Four Princeton basketball players holding a ball, standing in front of a rotating basketball

Many know the recent story, at least in broad strokes. Each of the past two seasons, Princeton’s women’s basketball team has won an NCAA tournament game, and last year, the men’s basketball team made the Sweet 16 for the first time in program history. With these accomplishments, Princeton became the first-ever Ivy League school to have both its women’s and men’s programs win an NCAA tournament game in the same season, just one week after becoming the first Ivy to capture the conference championship in both sports in the same year.

In other words, we are unfathomably lucky.

Since most current undergraduates have never known anything else, it can be hard to remember that things haven’t always been this way. During the first 48 years of the team’s existence, the women’s basketball program won just one Division I NCAA Tournament game; in each of the first 38, it didn’t even make a Division I NCAA appearance. Meanwhile, the 2023 NCAA Tournament win over Arizona was the first for the men since 1998, and represented only their fifth NCAA appearance since then.

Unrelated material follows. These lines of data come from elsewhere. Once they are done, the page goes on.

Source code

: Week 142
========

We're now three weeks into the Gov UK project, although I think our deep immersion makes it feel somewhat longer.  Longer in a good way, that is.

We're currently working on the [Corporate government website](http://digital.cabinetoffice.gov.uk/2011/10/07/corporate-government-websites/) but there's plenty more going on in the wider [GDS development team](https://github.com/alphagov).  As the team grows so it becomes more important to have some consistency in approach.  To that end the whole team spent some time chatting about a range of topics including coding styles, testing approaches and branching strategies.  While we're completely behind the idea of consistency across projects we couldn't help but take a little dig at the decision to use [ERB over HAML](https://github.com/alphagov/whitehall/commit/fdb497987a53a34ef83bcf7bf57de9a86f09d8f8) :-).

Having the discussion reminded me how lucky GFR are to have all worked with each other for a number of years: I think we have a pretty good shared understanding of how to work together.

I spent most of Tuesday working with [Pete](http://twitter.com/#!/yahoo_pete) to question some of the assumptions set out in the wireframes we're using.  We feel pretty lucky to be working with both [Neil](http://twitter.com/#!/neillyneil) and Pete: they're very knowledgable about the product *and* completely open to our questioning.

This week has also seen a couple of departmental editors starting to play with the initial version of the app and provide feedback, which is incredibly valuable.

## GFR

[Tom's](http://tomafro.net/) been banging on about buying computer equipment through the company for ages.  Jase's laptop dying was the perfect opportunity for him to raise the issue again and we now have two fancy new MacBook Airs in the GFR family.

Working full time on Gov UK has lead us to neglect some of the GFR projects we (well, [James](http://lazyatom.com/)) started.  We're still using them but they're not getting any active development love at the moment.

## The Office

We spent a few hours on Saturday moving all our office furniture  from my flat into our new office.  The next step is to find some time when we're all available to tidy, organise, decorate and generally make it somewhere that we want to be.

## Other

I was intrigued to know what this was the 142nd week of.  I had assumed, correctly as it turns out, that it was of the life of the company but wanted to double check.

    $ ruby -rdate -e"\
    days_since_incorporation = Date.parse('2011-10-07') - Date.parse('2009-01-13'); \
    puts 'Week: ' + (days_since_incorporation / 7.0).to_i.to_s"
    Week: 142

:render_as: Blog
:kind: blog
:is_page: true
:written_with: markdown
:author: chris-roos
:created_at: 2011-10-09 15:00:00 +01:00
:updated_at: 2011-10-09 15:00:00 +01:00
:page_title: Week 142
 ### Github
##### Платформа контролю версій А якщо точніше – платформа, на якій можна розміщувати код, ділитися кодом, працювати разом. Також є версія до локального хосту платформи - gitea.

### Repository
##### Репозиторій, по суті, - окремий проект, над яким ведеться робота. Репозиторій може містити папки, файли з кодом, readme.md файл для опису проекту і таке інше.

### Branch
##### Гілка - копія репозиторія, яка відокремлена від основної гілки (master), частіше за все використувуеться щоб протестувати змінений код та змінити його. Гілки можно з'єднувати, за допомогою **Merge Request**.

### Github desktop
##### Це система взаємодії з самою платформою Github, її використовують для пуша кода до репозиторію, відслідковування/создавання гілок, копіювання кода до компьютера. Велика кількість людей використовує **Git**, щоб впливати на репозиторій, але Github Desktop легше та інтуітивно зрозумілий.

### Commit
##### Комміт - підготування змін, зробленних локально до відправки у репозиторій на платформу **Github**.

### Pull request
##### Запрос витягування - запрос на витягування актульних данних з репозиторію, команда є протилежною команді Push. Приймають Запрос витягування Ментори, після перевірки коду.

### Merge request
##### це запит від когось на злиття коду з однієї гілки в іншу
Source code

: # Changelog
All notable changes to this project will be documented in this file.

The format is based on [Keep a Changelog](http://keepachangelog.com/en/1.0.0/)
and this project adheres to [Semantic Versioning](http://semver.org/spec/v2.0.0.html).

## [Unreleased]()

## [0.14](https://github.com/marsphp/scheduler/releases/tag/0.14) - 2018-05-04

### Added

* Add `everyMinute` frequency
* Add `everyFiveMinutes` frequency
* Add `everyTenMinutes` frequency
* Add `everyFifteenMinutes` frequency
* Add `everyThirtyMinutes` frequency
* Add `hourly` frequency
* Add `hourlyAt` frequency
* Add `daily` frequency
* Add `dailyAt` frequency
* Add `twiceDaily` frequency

I was fortunate enough to cover the men’s NCAA run last year in Sacramento and Louisville, and remember my heart continuing to race while I watched the women’s games from home. To see the postseason success of these two teams converge is a memory I will always hold dear. Back then, I assumed that my recollection of that chaotic and thrilling fortnight would be shaped by the electrifying in-game highlights, and I was partially correct. After all, who can forget triumphant moments like Grace Stone ’23’s last-second shot to beat N.C. State, or the men’s team’s heroic defensive stands to hold off Arizona?

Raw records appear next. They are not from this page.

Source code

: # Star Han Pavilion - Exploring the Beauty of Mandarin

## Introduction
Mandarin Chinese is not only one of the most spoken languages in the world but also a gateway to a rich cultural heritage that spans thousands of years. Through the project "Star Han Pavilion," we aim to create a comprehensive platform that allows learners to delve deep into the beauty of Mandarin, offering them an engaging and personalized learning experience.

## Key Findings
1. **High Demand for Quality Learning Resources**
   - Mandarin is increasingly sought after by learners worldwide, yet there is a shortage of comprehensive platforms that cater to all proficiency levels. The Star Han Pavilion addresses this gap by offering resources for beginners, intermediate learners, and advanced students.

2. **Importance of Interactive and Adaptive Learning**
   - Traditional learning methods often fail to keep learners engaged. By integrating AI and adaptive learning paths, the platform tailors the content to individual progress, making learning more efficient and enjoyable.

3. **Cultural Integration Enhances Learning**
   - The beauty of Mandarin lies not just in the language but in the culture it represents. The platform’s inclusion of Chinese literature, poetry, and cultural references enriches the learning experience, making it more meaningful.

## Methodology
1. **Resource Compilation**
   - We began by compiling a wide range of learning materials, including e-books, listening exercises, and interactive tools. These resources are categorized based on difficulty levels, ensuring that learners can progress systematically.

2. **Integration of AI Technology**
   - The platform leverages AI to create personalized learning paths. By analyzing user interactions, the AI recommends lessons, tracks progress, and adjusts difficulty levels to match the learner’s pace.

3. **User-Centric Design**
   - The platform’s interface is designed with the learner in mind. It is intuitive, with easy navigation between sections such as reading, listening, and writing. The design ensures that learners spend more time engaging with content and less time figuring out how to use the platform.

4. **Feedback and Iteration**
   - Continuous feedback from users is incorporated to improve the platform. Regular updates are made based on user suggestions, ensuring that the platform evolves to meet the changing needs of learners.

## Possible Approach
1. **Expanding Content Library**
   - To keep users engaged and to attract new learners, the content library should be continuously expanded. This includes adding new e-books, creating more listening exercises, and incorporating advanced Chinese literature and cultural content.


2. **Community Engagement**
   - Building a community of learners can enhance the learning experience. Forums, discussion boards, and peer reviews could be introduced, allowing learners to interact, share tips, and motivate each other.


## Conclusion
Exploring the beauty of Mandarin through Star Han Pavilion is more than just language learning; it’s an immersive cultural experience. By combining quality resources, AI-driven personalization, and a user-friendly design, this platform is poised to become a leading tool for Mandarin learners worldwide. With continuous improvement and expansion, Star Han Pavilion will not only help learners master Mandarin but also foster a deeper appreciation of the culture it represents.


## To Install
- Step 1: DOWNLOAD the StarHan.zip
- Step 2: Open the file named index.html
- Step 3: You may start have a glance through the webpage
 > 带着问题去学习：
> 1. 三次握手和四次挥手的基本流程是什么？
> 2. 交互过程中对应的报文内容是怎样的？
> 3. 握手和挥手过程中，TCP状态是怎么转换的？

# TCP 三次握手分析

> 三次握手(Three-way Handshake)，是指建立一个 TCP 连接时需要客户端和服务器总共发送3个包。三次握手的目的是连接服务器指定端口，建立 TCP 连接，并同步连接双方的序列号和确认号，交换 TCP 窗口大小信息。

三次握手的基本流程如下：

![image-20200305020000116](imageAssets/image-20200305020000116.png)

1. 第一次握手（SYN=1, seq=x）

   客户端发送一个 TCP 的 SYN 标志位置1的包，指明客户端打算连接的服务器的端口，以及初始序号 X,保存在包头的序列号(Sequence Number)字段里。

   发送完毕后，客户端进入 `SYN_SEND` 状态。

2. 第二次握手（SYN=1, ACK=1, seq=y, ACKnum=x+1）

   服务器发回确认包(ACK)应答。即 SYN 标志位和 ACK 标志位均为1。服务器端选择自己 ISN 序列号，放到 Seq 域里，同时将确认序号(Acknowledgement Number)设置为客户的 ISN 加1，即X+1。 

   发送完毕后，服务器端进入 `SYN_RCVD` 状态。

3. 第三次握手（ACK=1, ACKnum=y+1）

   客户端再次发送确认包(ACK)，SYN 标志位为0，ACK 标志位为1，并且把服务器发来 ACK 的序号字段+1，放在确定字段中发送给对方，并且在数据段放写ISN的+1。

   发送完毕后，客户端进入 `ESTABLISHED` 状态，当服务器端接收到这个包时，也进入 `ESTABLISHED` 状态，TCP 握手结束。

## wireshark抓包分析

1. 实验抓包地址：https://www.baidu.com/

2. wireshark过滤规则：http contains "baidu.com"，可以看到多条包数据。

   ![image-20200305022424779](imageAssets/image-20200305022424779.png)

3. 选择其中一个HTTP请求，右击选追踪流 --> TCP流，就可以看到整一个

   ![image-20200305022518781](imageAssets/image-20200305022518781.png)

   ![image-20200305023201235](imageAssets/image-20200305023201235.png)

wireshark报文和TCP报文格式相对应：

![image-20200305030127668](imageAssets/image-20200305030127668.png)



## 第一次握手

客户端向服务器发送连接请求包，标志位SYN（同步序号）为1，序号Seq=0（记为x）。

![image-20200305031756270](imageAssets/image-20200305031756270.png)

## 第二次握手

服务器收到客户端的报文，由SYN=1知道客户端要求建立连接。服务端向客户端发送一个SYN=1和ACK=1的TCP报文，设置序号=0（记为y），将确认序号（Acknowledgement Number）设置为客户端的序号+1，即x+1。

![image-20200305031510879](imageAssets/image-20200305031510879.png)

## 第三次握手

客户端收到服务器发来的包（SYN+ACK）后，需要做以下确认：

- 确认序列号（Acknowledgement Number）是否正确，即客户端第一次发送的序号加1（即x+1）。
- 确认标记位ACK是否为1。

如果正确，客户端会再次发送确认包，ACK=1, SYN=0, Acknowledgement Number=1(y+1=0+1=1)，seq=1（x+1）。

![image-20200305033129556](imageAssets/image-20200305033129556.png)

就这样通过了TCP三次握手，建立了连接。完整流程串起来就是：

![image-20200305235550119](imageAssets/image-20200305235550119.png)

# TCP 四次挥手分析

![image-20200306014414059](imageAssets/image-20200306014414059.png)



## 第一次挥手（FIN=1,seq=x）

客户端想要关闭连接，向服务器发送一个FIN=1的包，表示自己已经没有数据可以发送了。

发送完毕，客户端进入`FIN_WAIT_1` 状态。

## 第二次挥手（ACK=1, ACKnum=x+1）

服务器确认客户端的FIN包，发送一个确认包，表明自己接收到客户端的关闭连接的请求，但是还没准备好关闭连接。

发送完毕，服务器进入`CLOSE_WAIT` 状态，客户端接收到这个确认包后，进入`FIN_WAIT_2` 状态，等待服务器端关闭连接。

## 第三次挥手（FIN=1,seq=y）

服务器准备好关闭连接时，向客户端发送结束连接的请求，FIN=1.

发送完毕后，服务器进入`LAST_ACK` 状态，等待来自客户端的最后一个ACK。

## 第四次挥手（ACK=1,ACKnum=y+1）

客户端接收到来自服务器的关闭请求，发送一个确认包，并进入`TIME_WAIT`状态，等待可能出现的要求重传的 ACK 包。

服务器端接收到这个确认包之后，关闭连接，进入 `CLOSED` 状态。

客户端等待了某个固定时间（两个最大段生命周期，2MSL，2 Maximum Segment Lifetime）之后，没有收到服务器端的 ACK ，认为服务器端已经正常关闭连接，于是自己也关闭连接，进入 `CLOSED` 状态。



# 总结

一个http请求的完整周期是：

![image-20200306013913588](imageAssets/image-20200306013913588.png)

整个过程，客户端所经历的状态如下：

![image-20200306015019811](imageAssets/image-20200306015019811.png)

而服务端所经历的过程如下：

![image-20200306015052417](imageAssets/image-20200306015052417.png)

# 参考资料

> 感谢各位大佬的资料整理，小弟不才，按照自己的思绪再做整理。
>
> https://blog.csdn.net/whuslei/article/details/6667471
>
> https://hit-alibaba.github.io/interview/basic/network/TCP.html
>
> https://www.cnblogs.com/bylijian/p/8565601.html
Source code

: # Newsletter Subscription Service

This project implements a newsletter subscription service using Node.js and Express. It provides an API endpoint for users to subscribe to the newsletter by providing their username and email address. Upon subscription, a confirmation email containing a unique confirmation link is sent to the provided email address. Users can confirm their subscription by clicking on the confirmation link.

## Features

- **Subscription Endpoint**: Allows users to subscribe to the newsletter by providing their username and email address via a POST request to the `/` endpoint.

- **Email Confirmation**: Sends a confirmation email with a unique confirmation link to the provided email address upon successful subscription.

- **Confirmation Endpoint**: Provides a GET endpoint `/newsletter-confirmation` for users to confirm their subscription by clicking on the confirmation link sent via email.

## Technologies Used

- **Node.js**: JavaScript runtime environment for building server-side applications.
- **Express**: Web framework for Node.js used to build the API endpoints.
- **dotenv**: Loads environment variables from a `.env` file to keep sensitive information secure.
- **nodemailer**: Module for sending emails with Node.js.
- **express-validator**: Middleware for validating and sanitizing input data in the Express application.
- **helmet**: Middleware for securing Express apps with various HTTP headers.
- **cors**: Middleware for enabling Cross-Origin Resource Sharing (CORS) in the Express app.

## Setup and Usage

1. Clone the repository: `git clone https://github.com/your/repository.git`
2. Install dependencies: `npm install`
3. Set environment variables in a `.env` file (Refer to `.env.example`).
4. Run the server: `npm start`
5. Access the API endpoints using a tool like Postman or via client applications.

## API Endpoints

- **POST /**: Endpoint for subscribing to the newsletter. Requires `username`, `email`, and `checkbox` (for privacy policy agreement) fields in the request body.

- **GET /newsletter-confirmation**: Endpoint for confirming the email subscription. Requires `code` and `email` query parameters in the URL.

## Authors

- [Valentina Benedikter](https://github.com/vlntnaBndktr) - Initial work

However, what sticks out to me most from these parallel runs were the various emails I received from some former ‘Prince’ Sports editors. “Enjoy this, Wilson,” read one of the messages sent to me in the hours after the Arizona game, as I scrambled to put together our coverage in my near-catatonic shock. “This is the article we all dreamed of writing.”

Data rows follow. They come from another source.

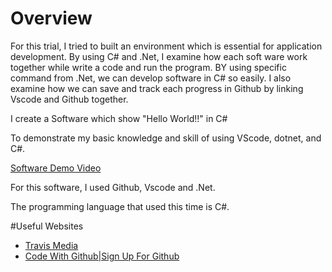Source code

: # Overview

 For this trial, I tried to built an environment which is essential for application development. 
By using C# and .Net, I examine how each soft ware work together while write a code and run the program.
BY using specific command from .Net, we can develop software in C# so easily. I also examine how we can save and track each progress in Github by linking Vscode and Github together. 

I create a Software which show "Hello World!!" in C#

To demonstrate my basic knowledge and skill of using VScode, dotnet, and C#.

[Software Demo Video](https://youtu.be/PyBrHB1KSJ0)

For this software, I used Github, Vscode and .Net.

The programming language that used this time is C#.

#Useful Websites

* [Travis Media](https://youtu.be/DAsyjpqhDp4?si=WAERoSqV-QIE1sch)
* [Code With Github|Sign Up For Github](https://github.com/home?ef_id=_k_e02f91e451621f746b13f7c99c0c47c3_k_&OCID=AIDcmmcwpj1e5v_SEM__k_e02f91e451621f746b13f7c99c0c47c3_k_&msclkid=e02f91e451621f746b13f7c99c0c47c3)

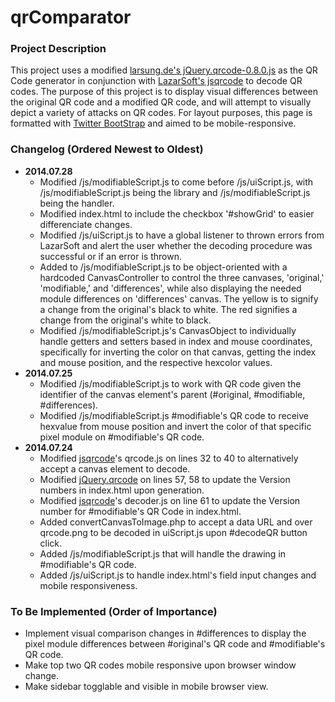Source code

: qrComparator
============

### Project Description
This project uses a modified [larsung.de's jQuery.qrcode-0.8.0.js](http://larsjung.de/qrcode/) as the QR Code generator in conjunction with [LazarSoft's jsqrcode](https://github.com/LazarSoft/jsqrcode) to decode QR codes. The purpose of this project is to display visual differences between the original QR code and a modified QR code, and will attempt to visually depict a variety of attacks on QR codes. For layout purposes, this page is formatted with [Twitter BootStrap](getbootstrap.com/) and aimed to be mobile-responsive.

### Changelog (Ordered Newest to Oldest)
* **2014.07.28**
  * Modified /js/modifiableScript.js to come before /js/uiScript.js, with /js/modifiableScript.js being the library and /js/modifiableScript.js being the handler.
  * Modified index.html to include the checkbox '#showGrid' to easier differenciate changes.
  * Modified /js/uiScript.js to have a global listener to thrown errors from LazarSoft and alert the user whether the decoding procedure was successful or if an error is thrown.
  * Added to /js/modifiableScript.js to be object-oriented with a hardcoded CanvasController to control the three canvases, 'original,' 'modifiable,' and 'differences', while also displaying the needed module differences on 'differences' canvas. The yellow is to signify a change from the original's black to white. The red signifies a change from the original's white to black.
  * Modified /js/modifiableScript.js's CanvasObject to individually handle getters and setters based in index and mouse coordinates, specifically for inverting the color on that canvas, getting the index and mouse position, and the respective hexcolor values.
* **2014.07.25**
  * Modified /js/modifiableScript.js to work with QR code given the identifier of the canvas element's parent (#original, #modifiable, #differences).
  * Modified /js/modifiableScript.js #modifiable's QR code to receive hexvalue from mouse position and invert the color of that specific pixel module on #modifiable's QR code.
* **2014.07.24**
  * Modified [jsqrcode](https://github.com/LazarSoft/jsqrcode)'s qrcode.js on lines 32 to 40 to alternatively accept a canvas element to decode.
  * Modified [jQuery.qrcode](http://larsjung.de/qrcode/) on lines 57, 58 to update the Version numbers in index.html upon generation.
  * Modified [jsqrcode](https://github.com/LazarSoft/jsqrcode)'s decoder.js on line 61 to update the Version number for #modifiable's QR Code in index.html.
  * Added convertCanvasToImage.php to accept a data URL and over qrcode.png to be decoded in uiScript.js upon #decodeQR button click.
  * Added /js/modifiableScript.js that will handle the drawing in #modifiable's QR code.
  * Added /js/uiScript.js to handle index.html's field input changes and mobile responsiveness.

### To Be Implemented (Order of Importance)
* Implement visual comparison changes in #differences to display the pixel module differences between #original's QR code and #modifiable's QR code.
* Make top two QR codes mobile responsive upon browser window change.
* Make sidebar togglable and visible in mobile browser view.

This particular former editor, aside from (inadvertently) loading pressure on me while writing that pressing article, brought to mind the thousands and thousands of students who graced FitzRandolph Gate without the chance to see their basketball programs accomplish what the Tigers have done so far in the past few years.

Some of these students cared deeply. Many were probably indifferent. And there were certainly quite a few who only recognized Jadwin as the physics building. Nonetheless, the Princeton experience of these former students was worse off for not having had the joy and excitement that our teams provide us today.

Now, I must acknowledge that many members of the Princeton community who fanatically cheered on the men’s success last year were just as thrilled about the women’s recent dominance in the Ivy League, where they’ve won at least a share of 10 of the last 13 regular season Ivy titles (the men have won four of 13). For well-known reasons that have little to do with the quality of the team and a lot more to do with sexist attitudes about women’s athletics, the women’s team has often had their impressive accomplishments overshadowed by whatever is going on with the men’s team, good or bad.

However, the women’s game is growing faster than it ever has before, and while these attitudes still persist among certain sectors of our society, they are slowly fading. This is not to say all is well; there is certainly much more to be done to ensure equity between the spotlight the two teams receive, but many current Princeton students approach women’s games with the same — and often more — fervor than they might approach a men’s game.

This supplement serves as an opportunity for the Princeton community to embrace this fervor, whether you’ve been following Princeton basketball for decades or just became a fan this year. In anticipation of next weekend’s Ivy Madness tournaments at Columbia University, these articles are jam-packed with all you need to know about this year’s editions of Tiger basketball, with historical context sprinkled throughout.

Additionally, I hope the passionate fans among you keep these stories as tokens of a very special era of Princeton basketball. Things have never been this good. They may be this good for a little while longer. And they may never be this good again. So enjoy where we are now.

WILSON CONN

Former Senior Editor and Former Head Sports Editor
March 8, 2024

Wilson Conn is an editor emeritus at The Daily Princetonian.